A medida que pasa el tiempo, el paciente está cada vez más preocupado al flexionar el cuello hacia delante, alzando los brazos por encima de la cabeza, levantando objetos, caminando o subiendo escaleras; Una vez que alcanza las etapas más avanzadas de la enfermedad, generalmente se ve obligado a sentarse en la silla de ruedas y comienza a sufrir problemas cardíacos. El corazón, de hecho, tiende a perder parte de sus funciones progresivamente, dando lugar a palpitaciones, arritmias cardíacas y episodios de desmayos.
En general, los trastornos cardíacos son tales que se requiere un implante de marcapasos para regularizar los latidos cardíacos.
En la mayoría de los casos, los pacientes mueren por insuficiencia cardiorrespiratoria, alrededor de la mediana edad.
Resumen de las principales características de la distrofia muscular de Emery-Dreifuss.
Subtipos y tipo de herencia: tres; un subtipo es un trastorno hereditario autosómico dominante; otra es una enfermedad hereditaria autosómica recesiva; Finalmente, el tercero es una enfermedad hereditaria vinculada al cromosoma sexual X.
Genes involucrados: EMD o LMNA.
Sexo más afectado: varía según el tipo de herencia.
Cuando surgen los primeros síntomas: durante la infancia o la adolescencia.
Primeros músculos afectados: los músculos voluntarios ubicados cerca de las articulaciones: hombros, brazos, cuello, piernas y tobillos. Es la causa de las contracciones recurrentes.
Expectativas de vida: la muerte usualmente ocurre en la mediana edad.
Calidad de vida: el paciente es obligado a la silla de ruedas porque no puede deambular. Incluso los movimientos más simples de los brazos son difíciles.
Principales causas de muerte: insuficiencia cardiorrespiratoria.
Distrofias musculares distales
Las distrofias musculares distales son un grupo de 8 distrofias musculares caracterizadas por un debilitamiento de los músculos ubicados en las extremidades de las extremidades, por lo tanto: manos, antebrazos, pies y pantorrillas.
Las siguientes enfermedades constituyen el grupo de distrofias musculares distales:
- La miopatía distal de Welander.
- Miopatía distal de Miyoshi
- Miopatía distal finlandesa (o tibial)
- Miopatía distal de Nonaka
- Miopatía distal de Gowers-Laing
- Miositis hereditaria de cuerpos tipo 1 incluidos.
- Miopatía distal con debilitamiento de las cuerdas vocales y músculos de la faringe.
- Zaspopatía (o miopatía distal asociada con el gen ZASP)
En general, la progresión de las distrofias distales es muy lenta: los primeros síntomas, por ejemplo, suelen aparecer entre los 40 y los 50 años.
La calidad de vida de los pacientes se ve parcialmente afectada, incluso si se debe recordar que, salvo excepciones, no mueren prematuramente.
Resumen de las principales características de las distrofias musculares distales.
Subtipos y tipo de herencia: ocho; algunos subtipos son enfermedades hereditarias autosómicas dominantes, otros son enfermedades hereditarias autosómicas recesivas.

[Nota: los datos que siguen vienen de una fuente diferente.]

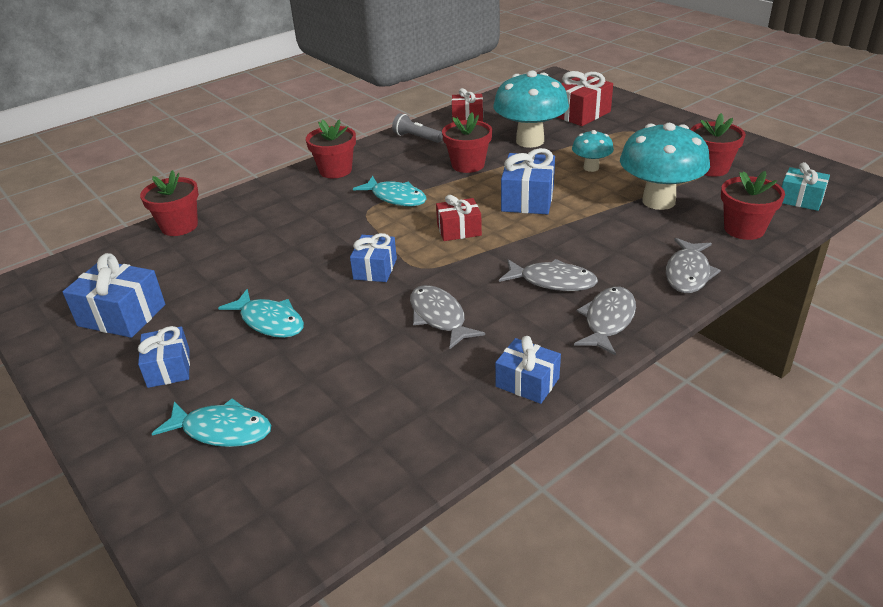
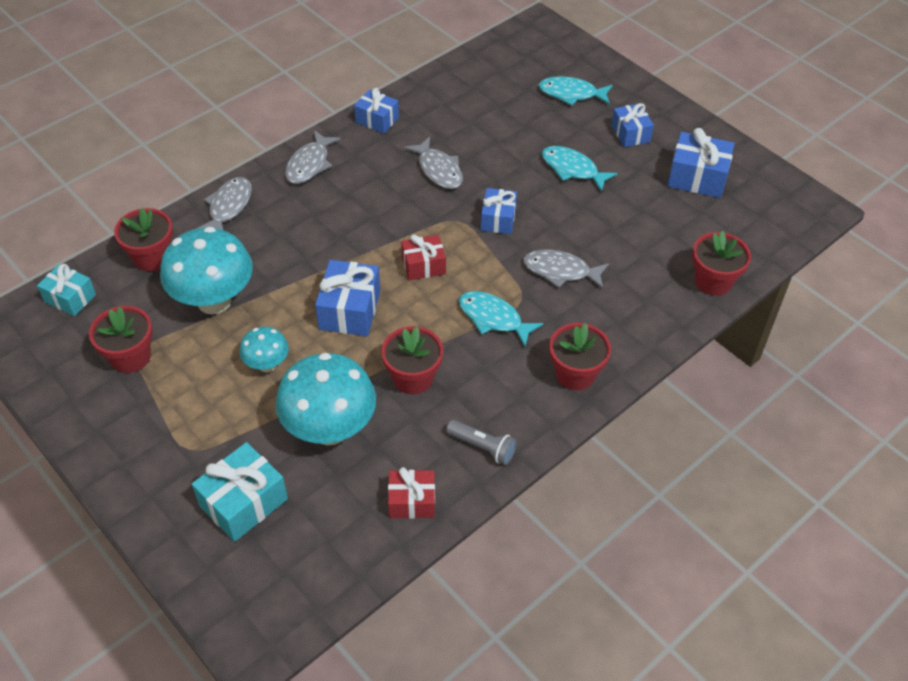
camera: 175 degrees right, 15 degrees up
(553, 281) = (344, 202): grey fish -> grey fish (560, 271)
(581, 114) = (243, 502): red gift -> turquoise gift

Genes involucrados: DYSF y TIA1.
El sexo más afectado: datos desconocidos.
Cuando surgen los primeros síntomas: en la mediana edad, entre 40 y 50 años.

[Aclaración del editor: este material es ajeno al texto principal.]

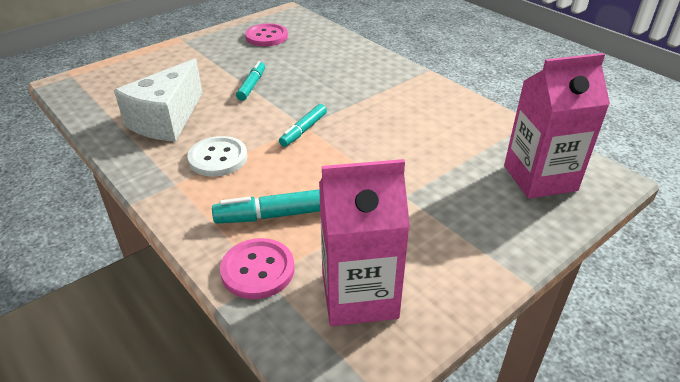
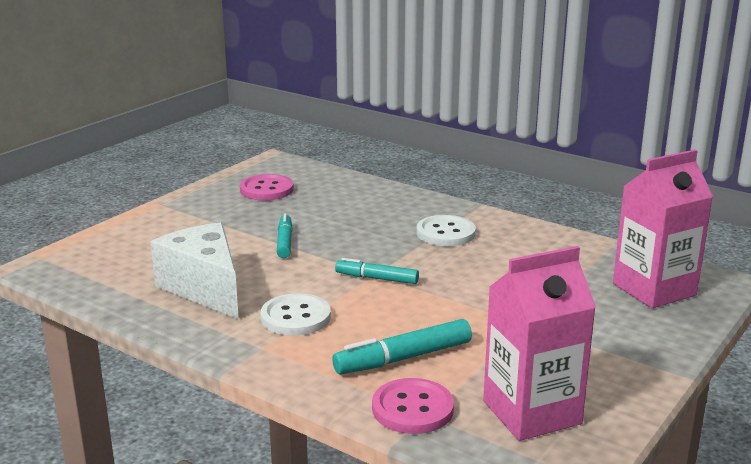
camera: 15 degrees left, 15 degrees down
(167, 120) = (205, 288): white cheese -> white cheese turned 135 degrees clockwise
(303, 130) = (377, 278): turquoise marker -> turquoise marker turned 90 degrees clockwise
(384, 94) = (445, 233): none -> white button

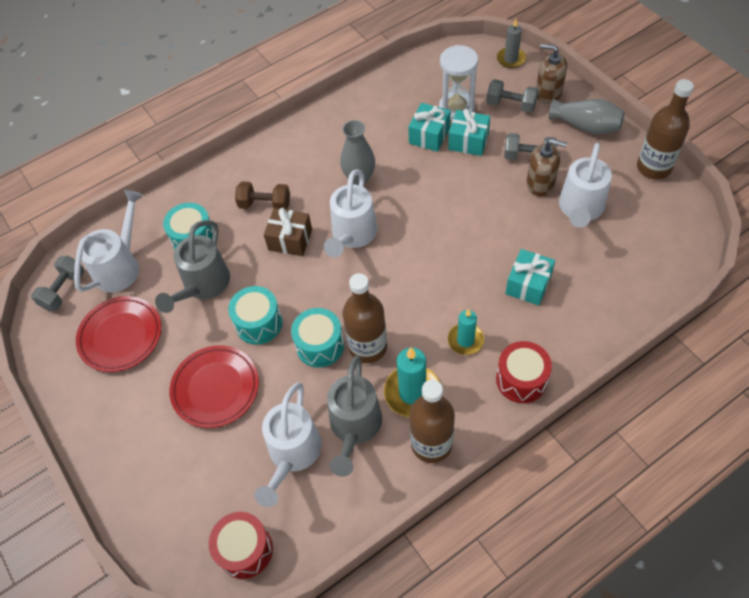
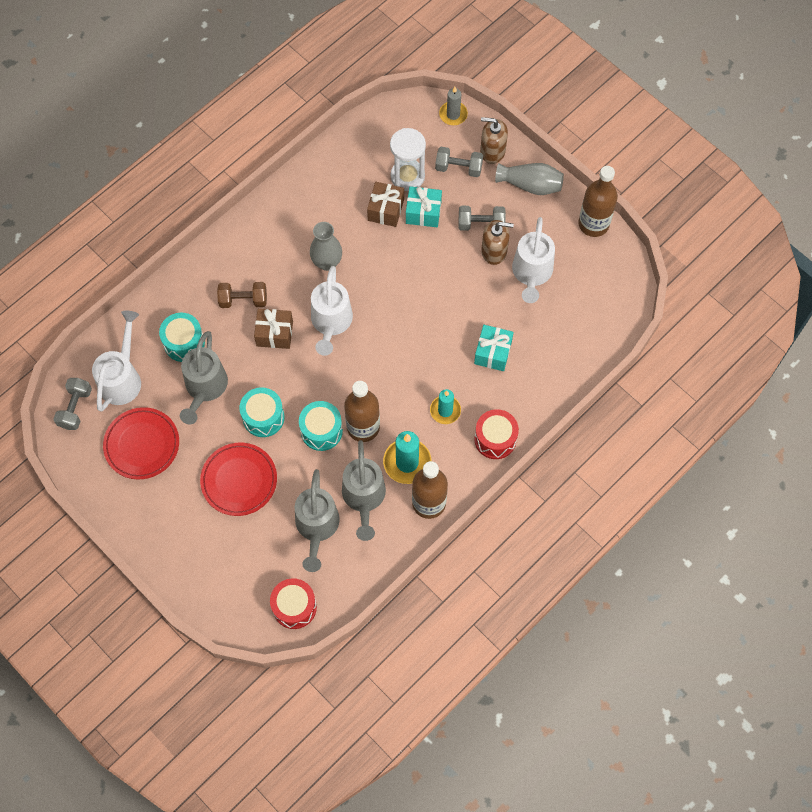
camera: 15 degrees left, 10 degrees up
(292, 454) = (317, 527): white watering can -> grey watering can
(429, 135) = (386, 210): turquoise gift -> brown gift

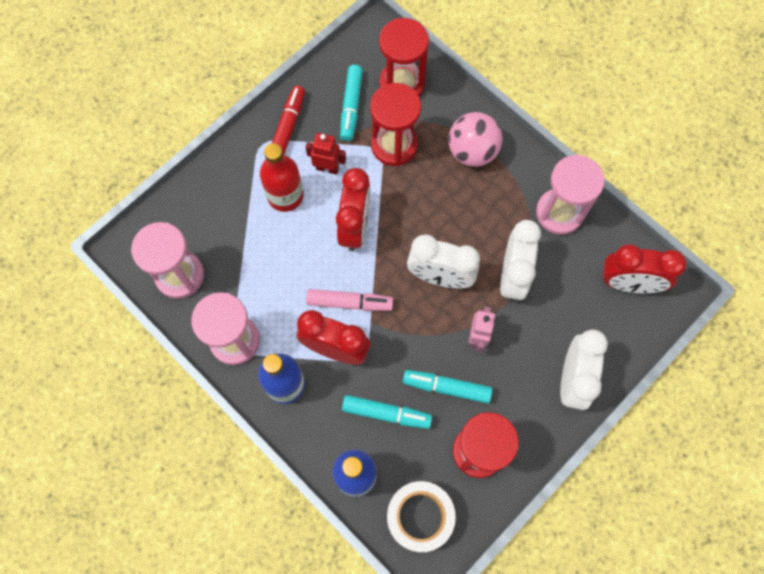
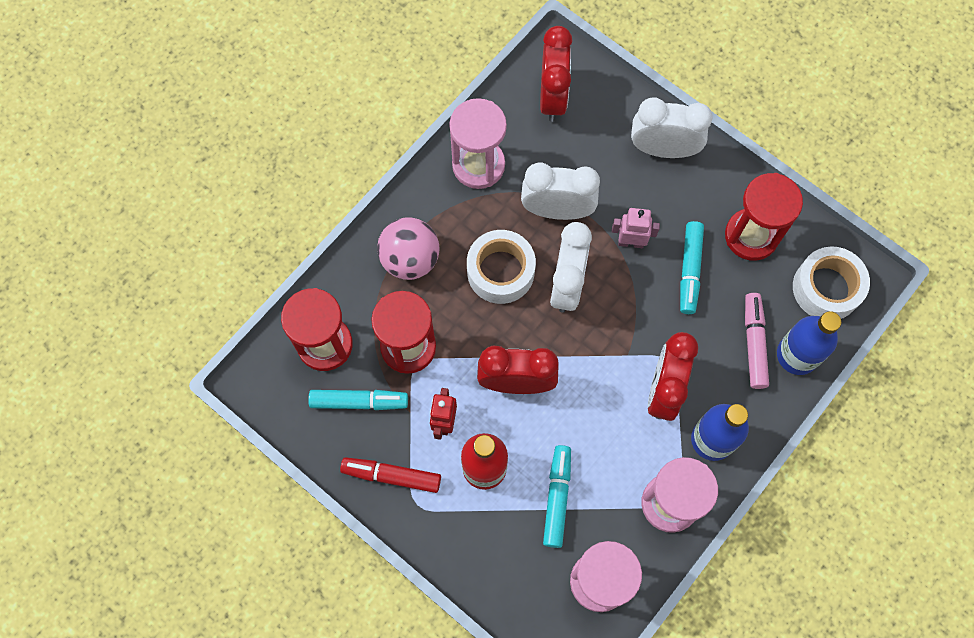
camera: 95 degrees left, 0 degrees up
(349, 303) = (609, 379): pink marker -> pink marker (754, 343)
(386, 413) = (727, 329): turquoise marker -> turquoise marker (557, 497)
(456, 223) = (500, 271): none -> white tape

Primero músculos afectados: los músculos voluntarios ubicados en las extremidades de las extremidades superiores e inferiores, luego: manos, antebrazos, pies y pantorrillas.
Expectativas de vida: en general, la duración de la vida no se ve afectada.
Calidad de vida: está condicionada, ya que el paciente presenta varios déficits motores. Sin embargo, mucho depende del subtipo de distrofia muscular distal en su lugar.